LIVER cells have been found to have their own ability to burn accumulated fat, according to Swedish researchers. A new clinical trial has been planned for the treatment of Type 2 diabetes mellitus and hepatic steatosis, building upon a study of 86 individuals with diverse degrees of fatty liver disease.
One of the most common liver problems seen, the collection of fat in the liver is a key component of non-alcoholic fatty liver disease (NAFLD), and is linked with Type 2 diabetes mellitus, cardiovascular disease, insulin resistance, and obesity. Up to 30% of NAFLD patients are likely to develop non-alcoholic steatohepatitis (NASH), with characteristic hepatic inflammation and scarring able to progress into liver cancer and cirrhosis.

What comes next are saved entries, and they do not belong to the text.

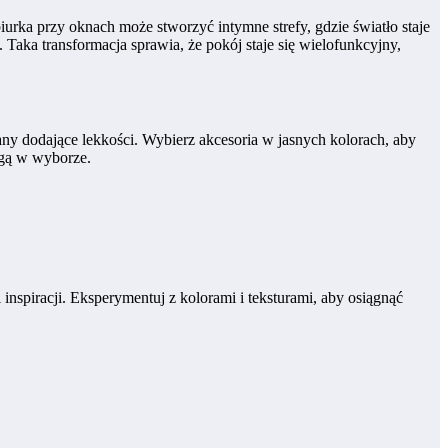
rka przy oknach może stworzyć intymne strefy, gdzie światło staje
Taka transformacja sprawia, że pokój staje się wielofunkcyjny,
any dodające lekkości. Wybierz akcesoria w jasnych kolorach, aby
ogą w wyborze.
spiracji. Eksperymentuj z kolorami i teksturami, aby osiągnąć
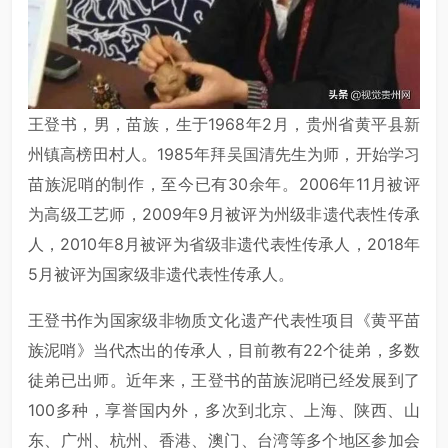
王登书，男，苗族，生于1968年2月，贵州省黄平县新
州镇高榜田村人。1985年拜吴国清先生为师，开始学习
苗族泥哨的制作，至今已有30余年。2006年11月被评
为高级工艺师，2009年9月被评为州级非遗代表性传承
人，2010年8月被评为省级非遗代表性传承人，2018年
5月被评为国家级非遗代表性传承人。
王登书作为国家级非物质文化遗产代表性项目《黄平苗
族泥哨》当代杰出的传承人，目前教有22个徒弟，多数
徒弟已出师。近年来，王登书的苗族泥哨已经发展到了
100多种，享誉国内外，多次到北京、上海、陕西、山
东、广州、杭州、香港、澳门、台湾等多个地区参加会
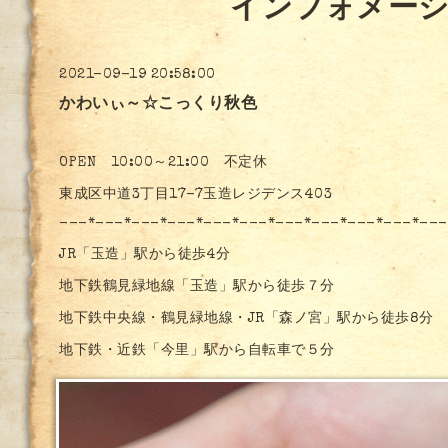
インフォメー
2021-09-19 20:58:00
かわいぃ～☆こっくり秋色
OPEN 10:00～21:00 不定休
東成区中道3丁目17-7玉造レジデンス403
---*---*---*---*---*---*---*---*---*---*---
JR「玉造」駅から徒歩4分
地下鉄鶴見緑地線「玉造」駅から徒歩７分
地下鉄中央線・鶴見緑地線・JR「森ノ宮」駅から徒歩8分
地下鉄・近鉄「今里」駅から自転車で５分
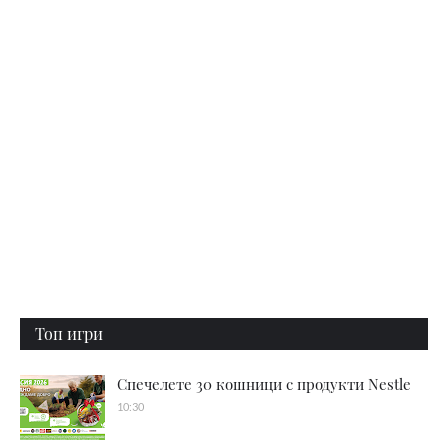
Топ игри
Спечелете 30 кошници с продукти Nestle
10:30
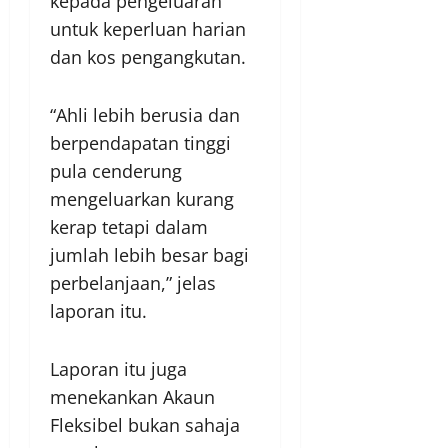
kepada pengeluaran
untuk keperluan harian
dan kos pengangkutan.
“Ahli lebih berusia dan
berpendapatan tinggi
pula cenderung
mengeluarkan kurang
kerap tetapi dalam
jumlah lebih besar bagi
perbelanjaan,” jelas
laporan itu.
Laporan itu juga
menekankan Akaun
Fleksibel bukan sahaja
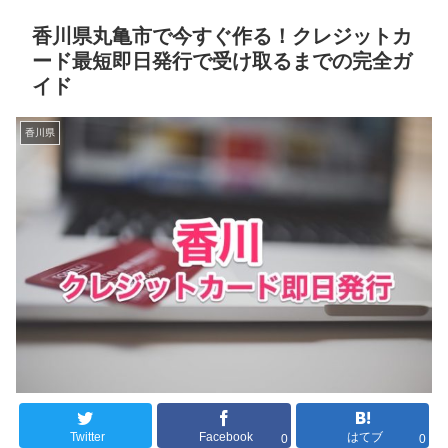
香川県丸亀市で今すぐ作る！クレジットカ
ード最短即日発行で受け取るまでの完全ガ
イド
香川県
Twitter
Facebook
はてブ
0
0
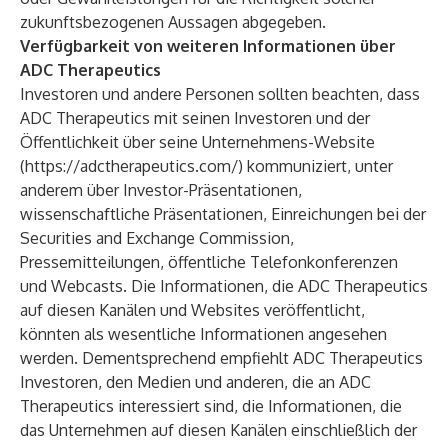
zukunftsbezogenen Aussagen abgegeben.
Verfügbarkeit von weiteren Informationen über
ADC Therapeutics
Investoren und andere Personen sollten beachten, dass
ADC Therapeutics mit seinen Investoren und der
Öffentlichkeit über seine Unternehmens-Website
(
https://adctherapeutics.com/
) kommuniziert, unter
anderem über Investor-Präsentationen,
wissenschaftliche Präsentationen, Einreichungen bei der
Securities and Exchange Commission,
Pressemitteilungen, öffentliche Telefonkonferenzen
und Webcasts. Die Informationen, die ADC Therapeutics
auf diesen Kanälen und Websites veröffentlicht,
könnten als wesentliche Informationen angesehen
werden. Dementsprechend empfiehlt ADC Therapeutics
Investoren, den Medien und anderen, die an ADC
Therapeutics interessiert sind, die Informationen, die
das Unternehmen auf diesen Kanälen einschließlich der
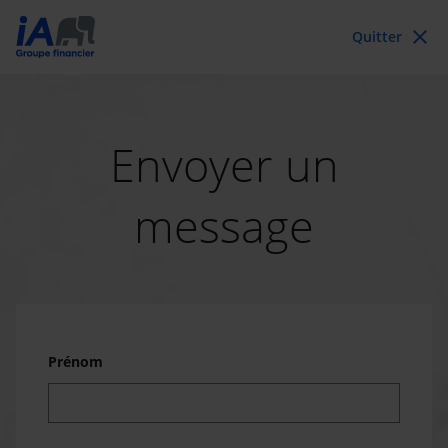
close
Quitter
Envoyer un
message
Prénom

All 86 individuals analysed were found to have metabolic alterations as a result of fat accumulation in their liver cells, mapped specifically to each individual by the researchers. These data were combined with a genome-scale model of liver tissue to define the exact changes. Lead author Assoc Prof Adil Mardinoglu, KHT Royal Institute of Technology’s Science for Life Laboratory (SciLifeLab), Stockholm, Sweden, had previously established a connection between NAFLD and low levels of glutathione and antioxidants. By conducting a proof of concept test in humans, a ‘cocktail’ to increase the oxidation of fat and synthesis of antioxidants was shown to burn accumulated liver fat.
To progress these results, the team plans to test an improved variety of substances. Prof Mardinoglu explained: “This mixture can potentially decrease the amount of the fat accumulated in the liver. There is no such drug available at present and we are planning for further clinical trials later this year.”
Co-author Prof Ulf Smith, University of Gothenburg, Gothenburg, Sweden, added: “Considering NAFLD and diabetes are common conditions that regularly coexist and can act synergistically to drive adverse outcomes, such a mixture of substances might also be used in the treatment of subjects with diabetes.”
It is hoped that the determination of the precise metabolic changes induced by fat accumulation within liver cells will provide a direct and potent therapeutic target for the near future.